▶ Aufgabe 1
Gib die Zeilen der Datensätze noch einmal wieder, beginnend mit der Zeile, die „Can you tell“ enthält, und endend mit der Zeile, die „-0.133416, 0.990869, 0.350836]]“ enthält, und ändere dabei „camera setup“ in „camera configuration“, ohne sonst etwas zu verändern. Lass die Bilder in deiner Antwort weg.

****

1651 war Miltigau nach dem Untertanenverzeichnis, erstellt durch die Reformationskommission, im Besitz der Anna Magdalena von Globen. Hier sind die einzelnen Bewohner persönlich unter Angabe des Alters und der Religionszugehörigkeit aufgelistet, nachfolgend nur die Familienväter angegeben:
- der Gutshof der Anna Magdalena von Globen mit 11 Bewohnern
- Hans Bencker, Richter,
- Barthel Nayser
- Mathes Fischer
- Peter Fischer
- Hieronimus Stingl
- Jobst von Hoff
- Andreas Franck, Schmied,
- Georg Hilpert
- Georg Meyer
- Michael Haidler
- Georg Böheimb
- Andreas Beck
- Martin Stingl
- Andreas Bencker, Schuster
- Mathes Lochner, Mulzer
- Michael Kroidl
- Michael Fischer (Herbiger)

****

▶ Aufgabe 2
Führe den Text über die Bewohner von Miltigau im Jahr 1651 im Anschluss an seine letzte Zeile weiter.

▶ Bereitgestellte Daten
****

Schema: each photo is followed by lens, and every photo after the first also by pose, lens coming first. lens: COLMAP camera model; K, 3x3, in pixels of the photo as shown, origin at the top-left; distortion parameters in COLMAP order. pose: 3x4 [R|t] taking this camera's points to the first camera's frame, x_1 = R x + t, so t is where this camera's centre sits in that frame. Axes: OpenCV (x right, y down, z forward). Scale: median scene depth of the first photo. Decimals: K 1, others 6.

****

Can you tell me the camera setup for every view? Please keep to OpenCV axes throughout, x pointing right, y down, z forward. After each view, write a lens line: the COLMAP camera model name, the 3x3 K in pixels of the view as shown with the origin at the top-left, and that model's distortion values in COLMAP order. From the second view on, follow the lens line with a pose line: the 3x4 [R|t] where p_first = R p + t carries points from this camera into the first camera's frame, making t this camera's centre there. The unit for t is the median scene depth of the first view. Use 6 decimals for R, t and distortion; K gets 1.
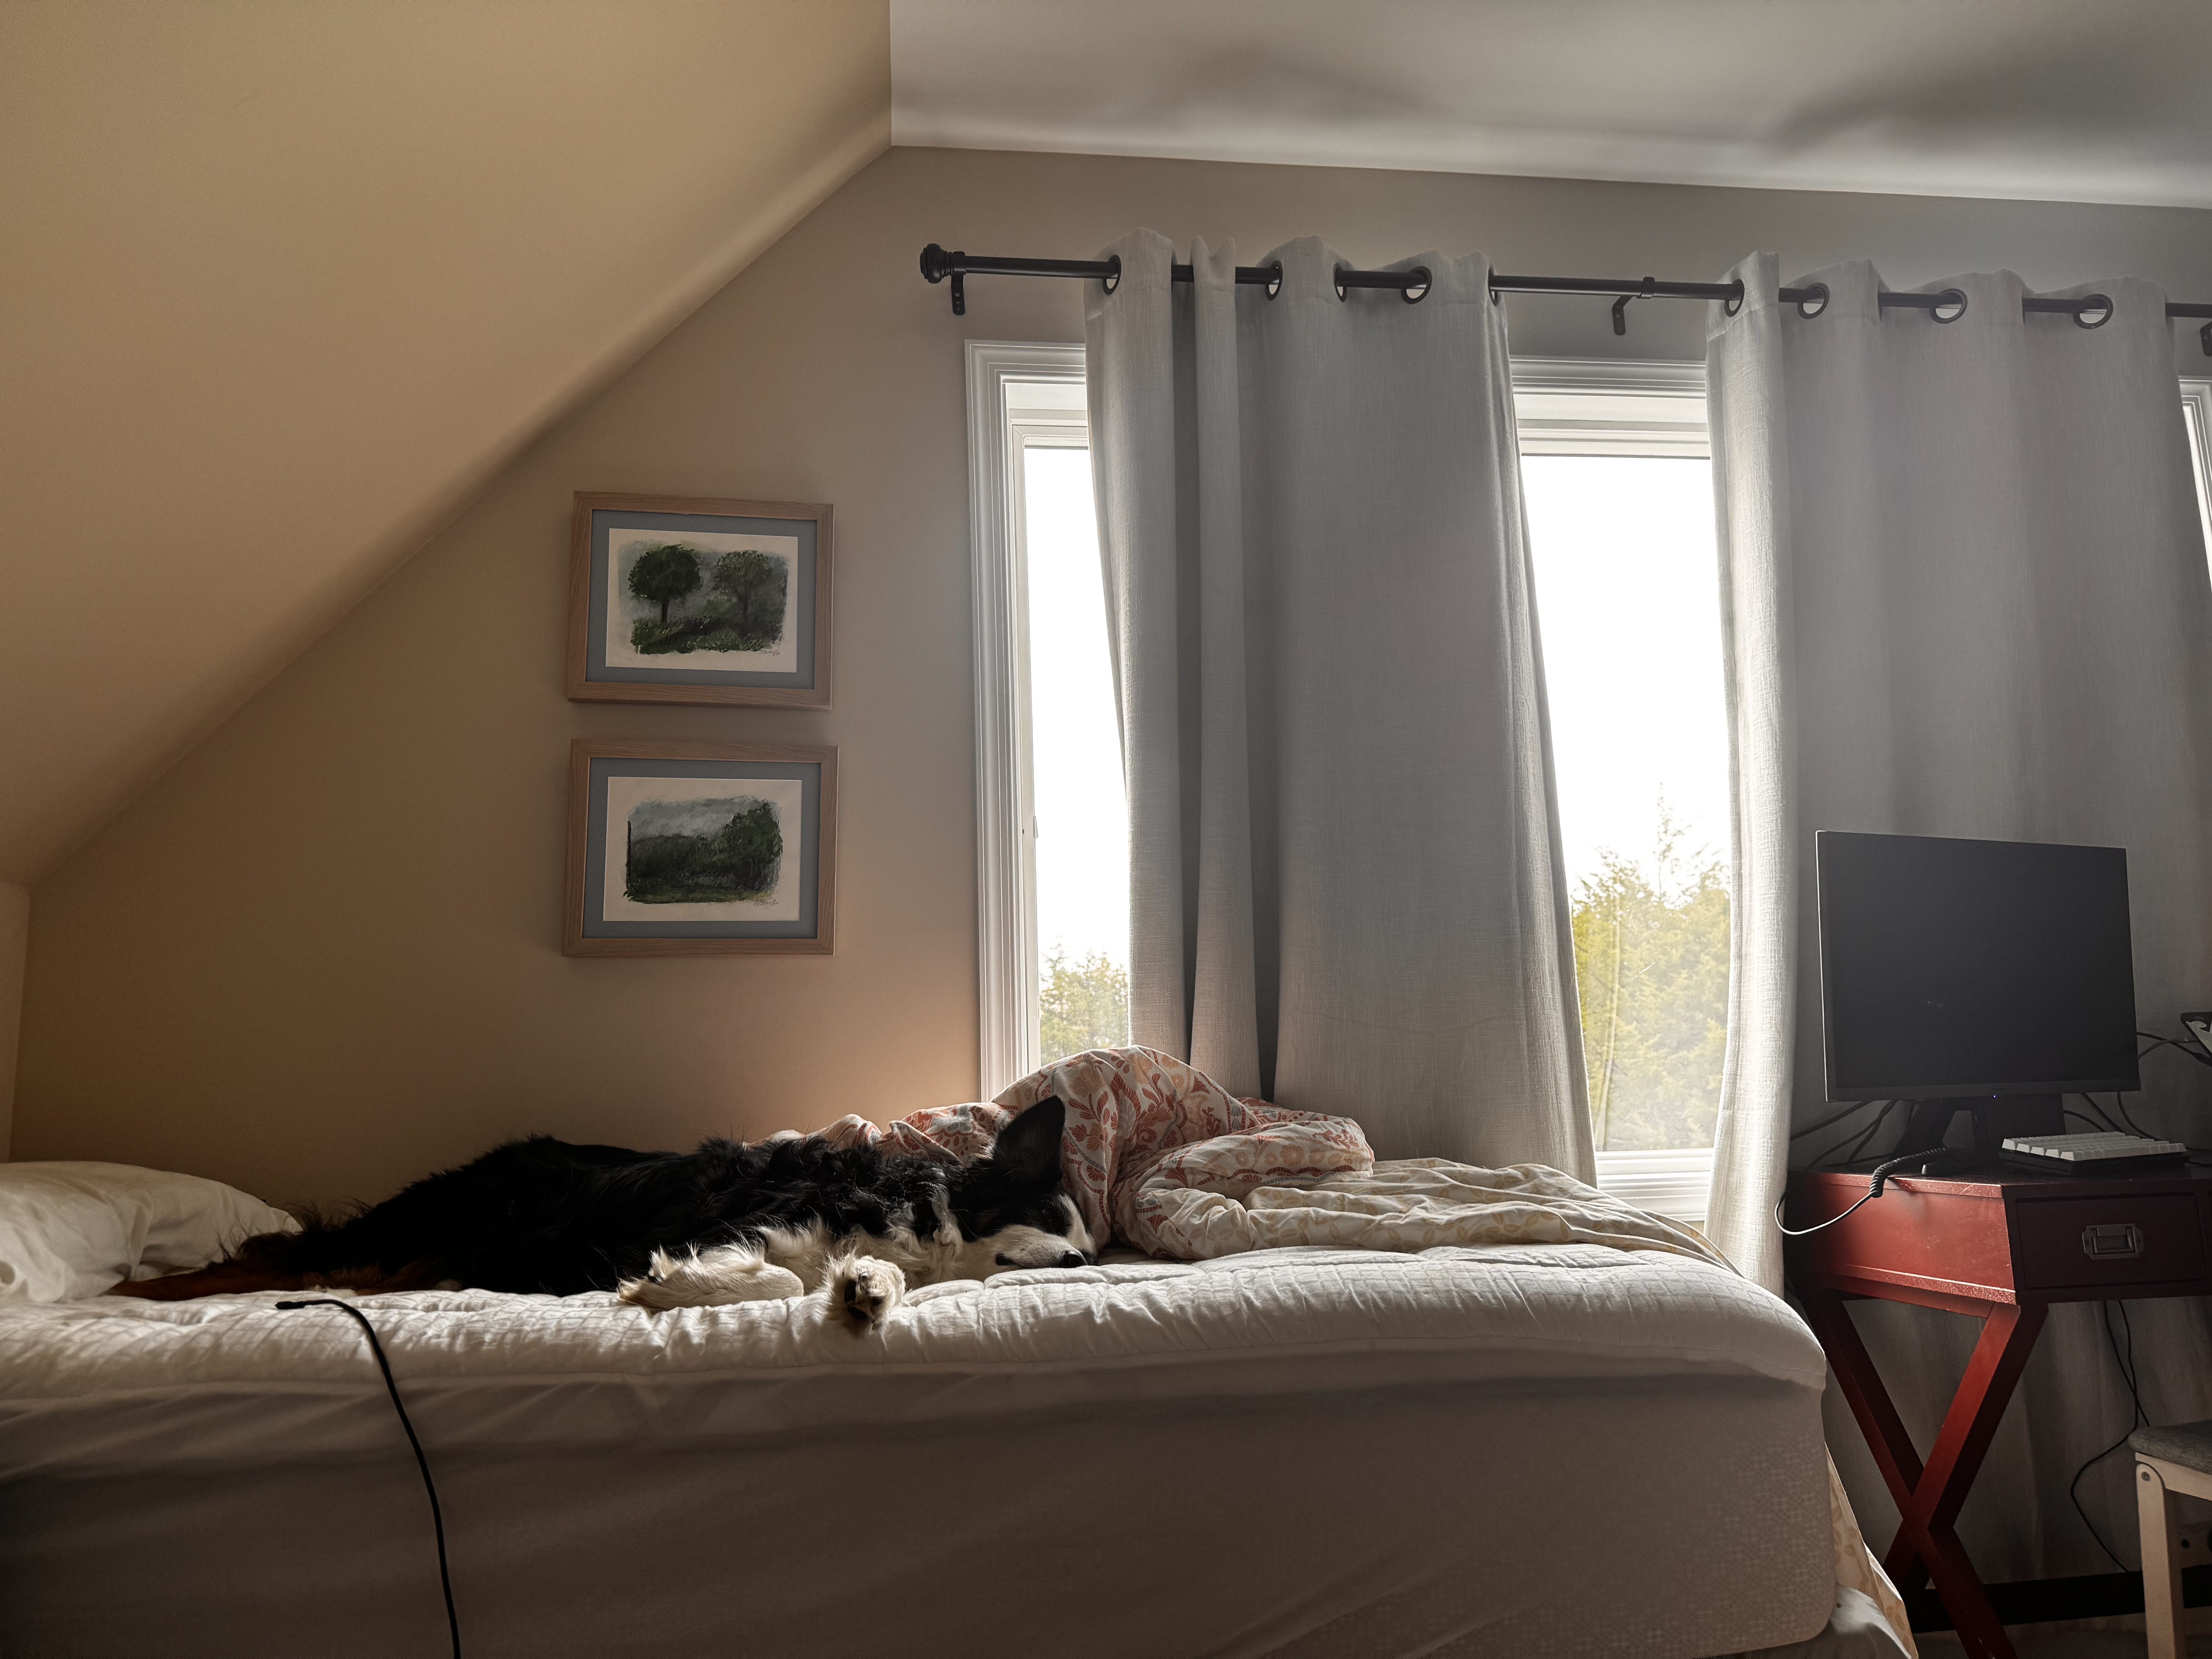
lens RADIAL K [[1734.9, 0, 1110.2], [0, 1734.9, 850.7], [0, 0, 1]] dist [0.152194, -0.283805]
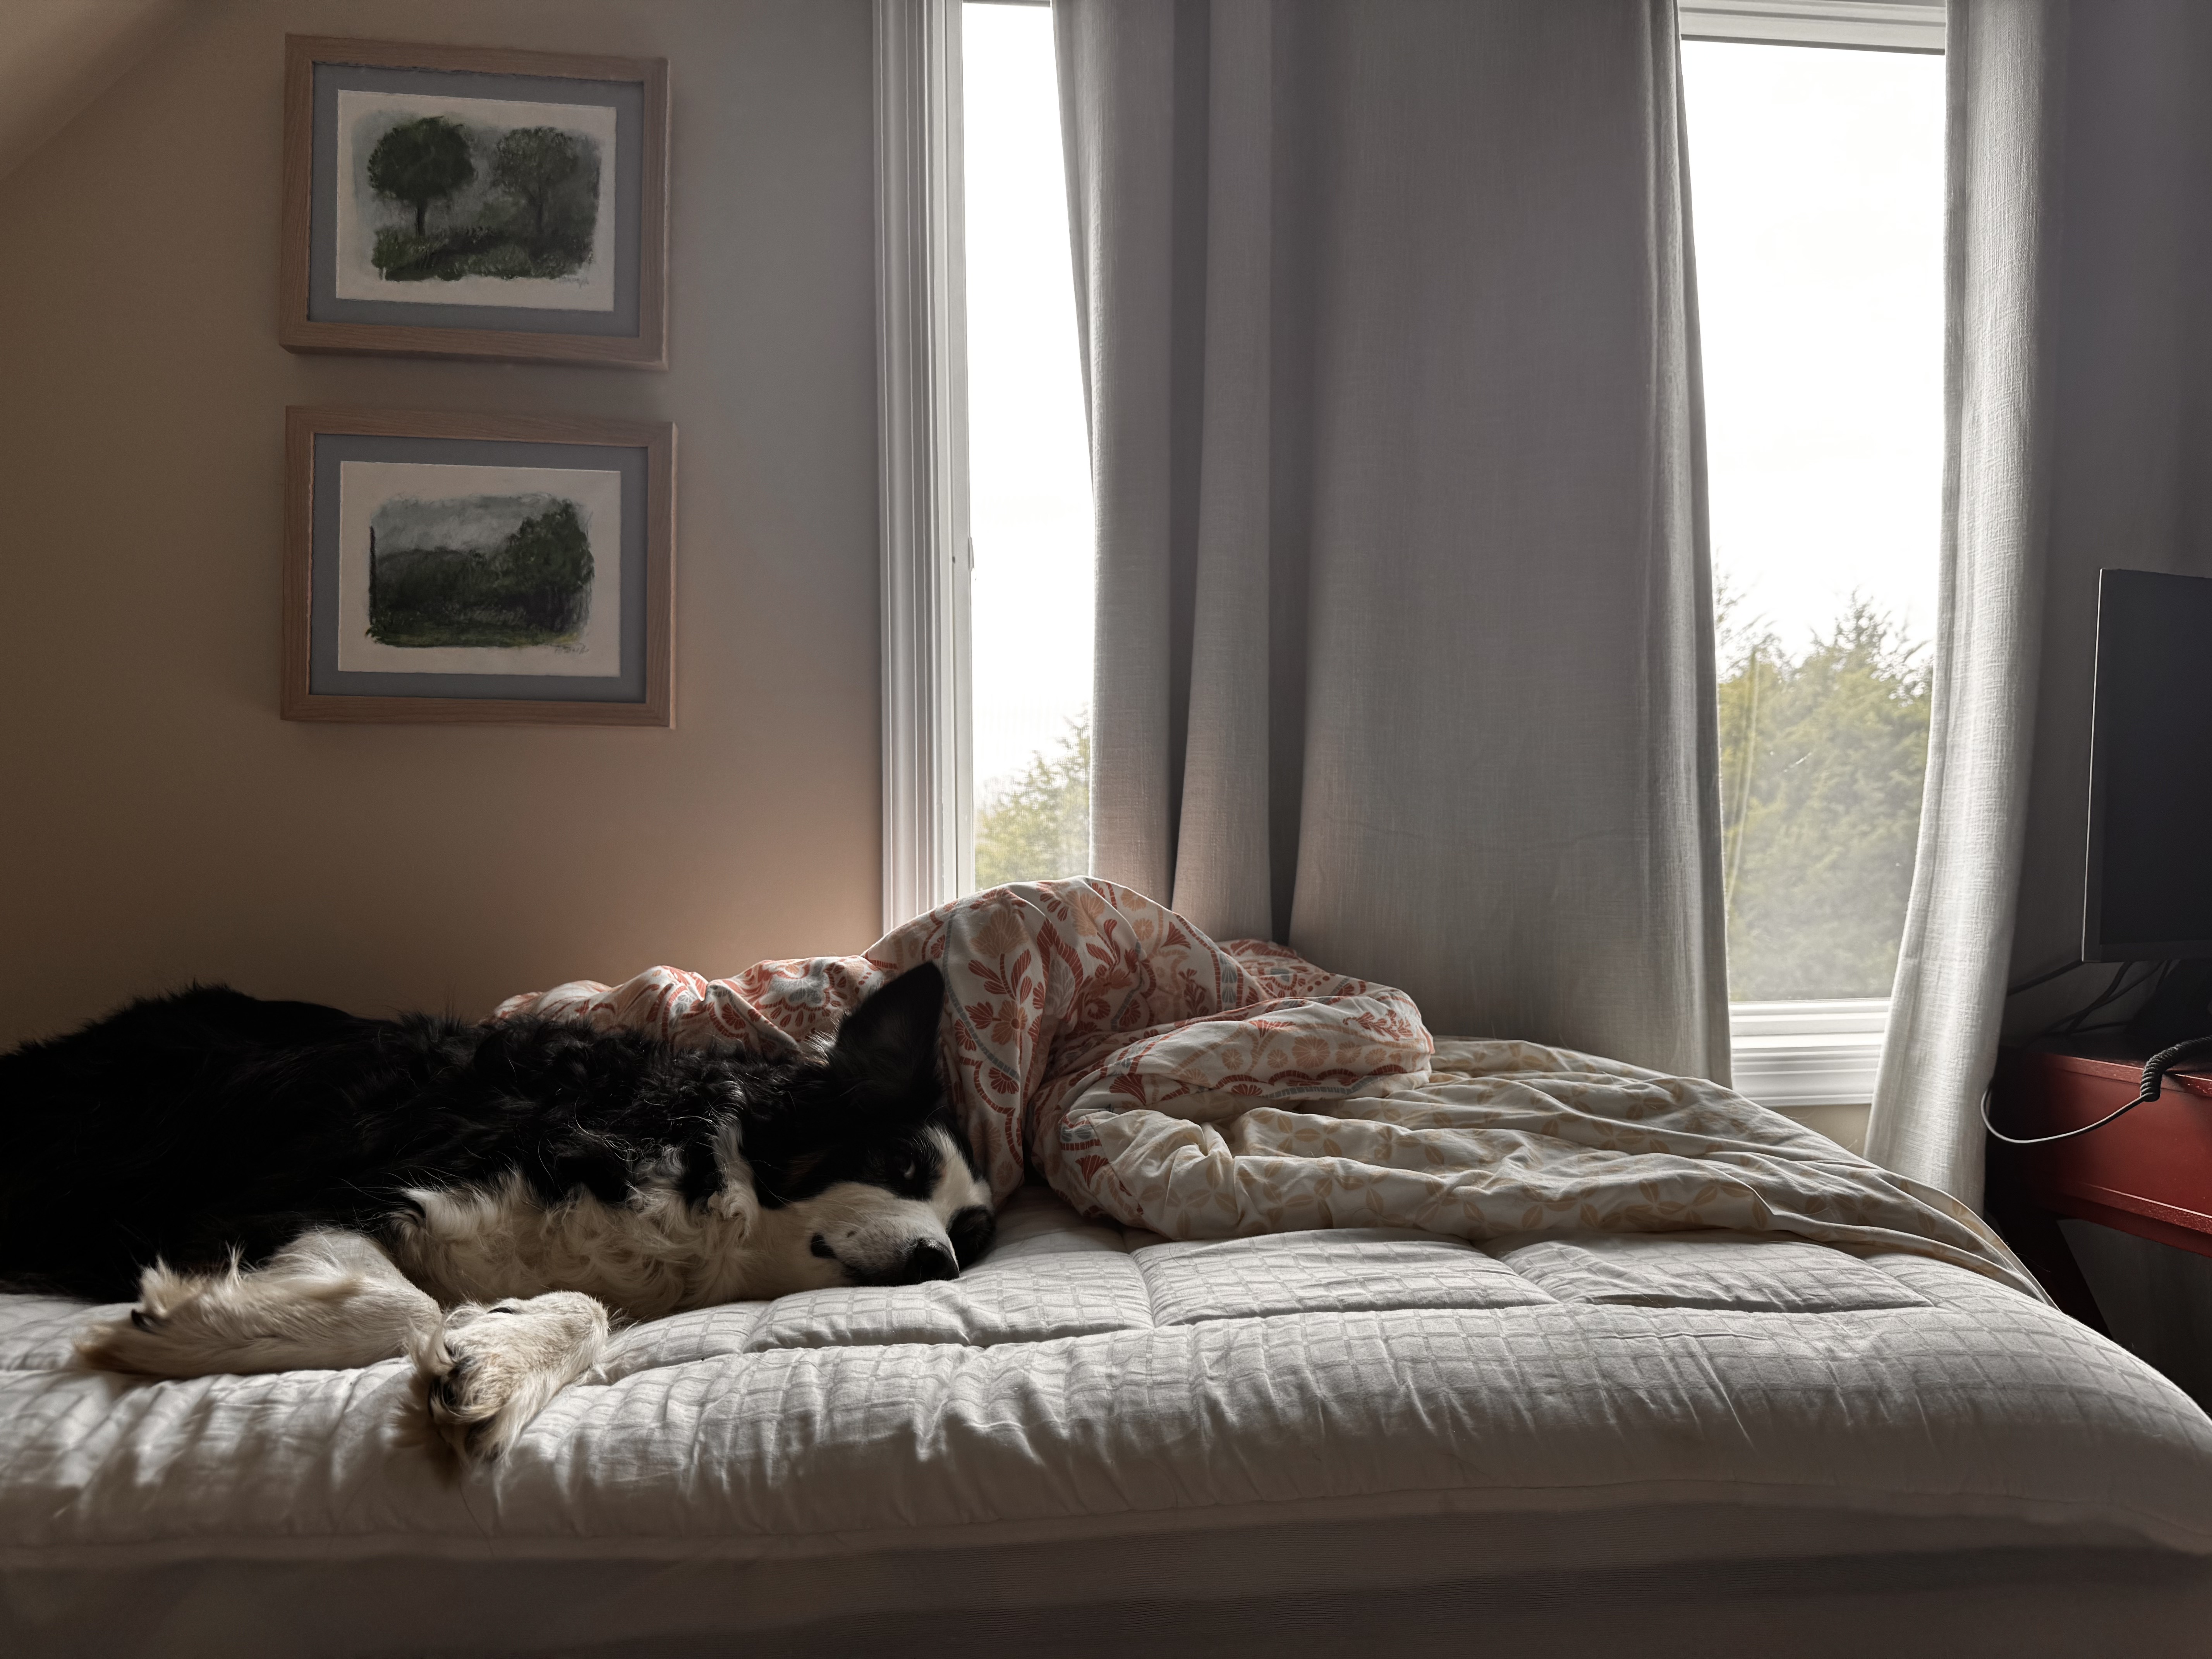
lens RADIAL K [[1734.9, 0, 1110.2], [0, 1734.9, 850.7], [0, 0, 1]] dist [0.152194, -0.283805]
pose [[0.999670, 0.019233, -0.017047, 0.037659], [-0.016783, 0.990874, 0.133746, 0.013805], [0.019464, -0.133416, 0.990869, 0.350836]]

****

▶ Antwortfeld 1
Can you tell me the camera configuration for every view? Please keep to OpenCV axes throughout, x pointing right, y down, z forward. After each view, write a lens line: the COLMAP camera model name, the 3x3 K in pixels of the view as shown with the origin at the top-left, and that model's distortion values in COLMAP order. From the second view on, follow the lens line with a pose line: the 3x4 [R|t] where p_first = R p + t carries points from this camera into the first camera's frame, making t this camera's centre there. The unit for t is the median scene depth of the first view. Use 6 decimals for R, t and distortion; K gets 1.
lens RADIAL K [[1734.9, 0, 1110.2], [0, 1734.9, 850.7], [0, 0, 1]] dist [0.152194, -0.283805]
lens RADIAL K [[1734.9, 0, 1110.2], [0, 1734.9, 850.7], [0, 0, 1]] dist [0.152194, -0.283805]
pose [[0.999670, 0.019233, -0.017047, 0.037659], [-0.016783, 0.990874, 0.133746, 0.013805], [0.019464, -0.133416, 0.990869, 0.350836]]

▶ Antwortfeld 2
- Adam Han, Müller
- Hans Schwartz, Schäfer
Das Dorf Miltigau umfaßte nach dieser Aufstellung zum Jahre 1651 insgesamt 104 Einwohner. Es fällt auf, daß sich einige Ehefrauen noch zum Luthertum bekannten. Für die Reformationskommission offensichtlich nur die Religionszugehörigkeit des Familienvorstandes von Bedeutung.
Im Jahre 1722 kam die Herrschaft in den Besitz der Jesuiten von Eger, die im Zuge der Enteignungen klerikalen Besitzes durch Kaiser Joseph II. in staatliche Verwaltung. Im 19. Jahrhundert fiel Miltigau an die Metternichsche Herrschaft Königsberg, später an Königswart.
1760 läßt Freiherr Christoph Ernst von Junker-Bigatto die alte in Kleinschüttüber stehende Burg in ein Schloß umbauen. Dieses Schloß wurde in den 70er Jahren des 20. Jahrhunderts abgerissen.
Mit dem Ende der Patrimonialverfassung von 1850 bildete Miltigau mit den benachbarten Siedlungen Klenschüttüber (mundartlich: Kleinschöd), Leimbruck, Teschau und Krottensee eine Gemeinde im Bezirk Königswart, kam später verwaltungsmäßig zum Bezirk bzw.später zum Landkreis Marienbad.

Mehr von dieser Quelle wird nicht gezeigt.